Even in the case of Sudoku, and even if you use the most powerful individual all_distinct/1 constraints, you need to search, in general, to truly generate the unique solution explicitly. But the Prolog code shown in the article doesn't (hence, it will lead to floundering constraints in general), and the concrete puzzle shown in the article is, coincidentally or not, correctly solved just by such propagation algorithms, without any search. This situation is also not particularly rare: In many cases of practical importance, constraint propagation alone already tightens remaining domains so significantly that no or only very little additional search is necessary.

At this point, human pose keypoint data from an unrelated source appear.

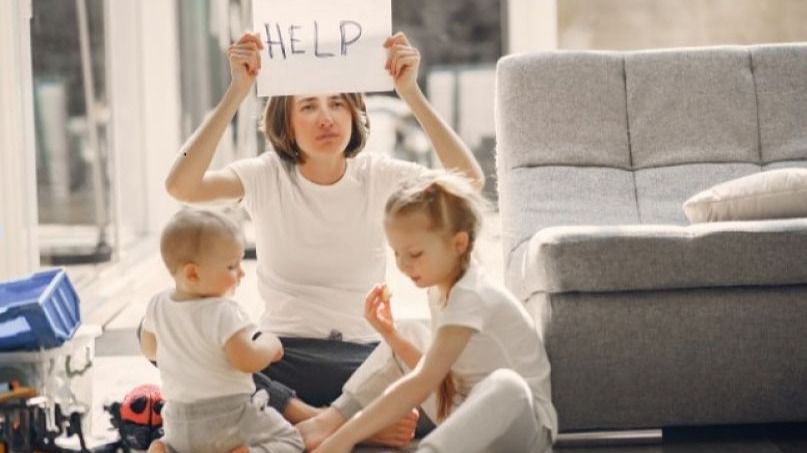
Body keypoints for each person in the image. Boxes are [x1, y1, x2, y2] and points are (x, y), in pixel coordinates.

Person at [164, 27, 484, 447]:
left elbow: (469, 182)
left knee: (439, 369)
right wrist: (237, 92)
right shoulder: (266, 175)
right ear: (287, 122)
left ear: (355, 114)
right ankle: (337, 423)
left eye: (337, 103)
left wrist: (410, 92)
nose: (326, 118)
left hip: (363, 361)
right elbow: (182, 186)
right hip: (283, 360)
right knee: (193, 337)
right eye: (308, 107)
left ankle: (315, 426)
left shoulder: (378, 174)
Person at [305, 172, 557, 453]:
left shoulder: (470, 294)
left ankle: (346, 437)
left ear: (458, 244)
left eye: (414, 254)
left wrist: (344, 441)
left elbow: (423, 381)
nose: (402, 265)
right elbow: (440, 375)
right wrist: (391, 336)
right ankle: (328, 422)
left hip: (522, 427)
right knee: (409, 331)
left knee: (508, 386)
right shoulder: (440, 288)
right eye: (396, 253)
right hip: (462, 409)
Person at [139, 209, 304, 453]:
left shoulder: (157, 305)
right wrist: (270, 345)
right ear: (192, 273)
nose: (241, 272)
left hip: (177, 421)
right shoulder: (225, 312)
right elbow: (247, 360)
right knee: (292, 441)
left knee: (181, 444)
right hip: (230, 419)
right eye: (231, 266)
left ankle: (165, 449)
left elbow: (151, 351)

Thus, everything you said is true: Yes, you need search in general, also when using CP, to obtain concrete solutions. However, to repeat, it is quite different from what one would call "brute force" search because the sophisticated and often very effective propagation algorithms prune the search space, often substantially, and can moreover help to guide the search with various heuristics. In practice, you typically buy a Prolog system just to benefit from these propagation algorithms! Various notions of consistency exist, and you can find more such algorithms in the literature references that are for example included in SICStus Prolog and other Prolog systems with constraints.
Second, note that the description you quote does not even cover the particular case that arises in the article and also many other cases in practice: That is, there are no nodes at all, because everything is already settled by constraint propagation before any search even starts, making the whole solution explicitly available without search.
The Eight Queens problem you cite is quite different from Sudoku, because it may have multiple solutions. For this reason, as you correctly observe, search is needed to generate the different solutions in such cases. But this does not invalidate the Sudoku example, where we know that exactly one solution exists, and sufficiently strong pruning could always determine it, whether by internal propagation or other algorithms that simply eliminate all values that do not participate in the unique solution of the puzzle. Nor does it show that the cost for the search outweights that of constraint propagation in either case.
For these reasons, I recommend to put at least equal focus on constraint propagation as on the search when discussing CP.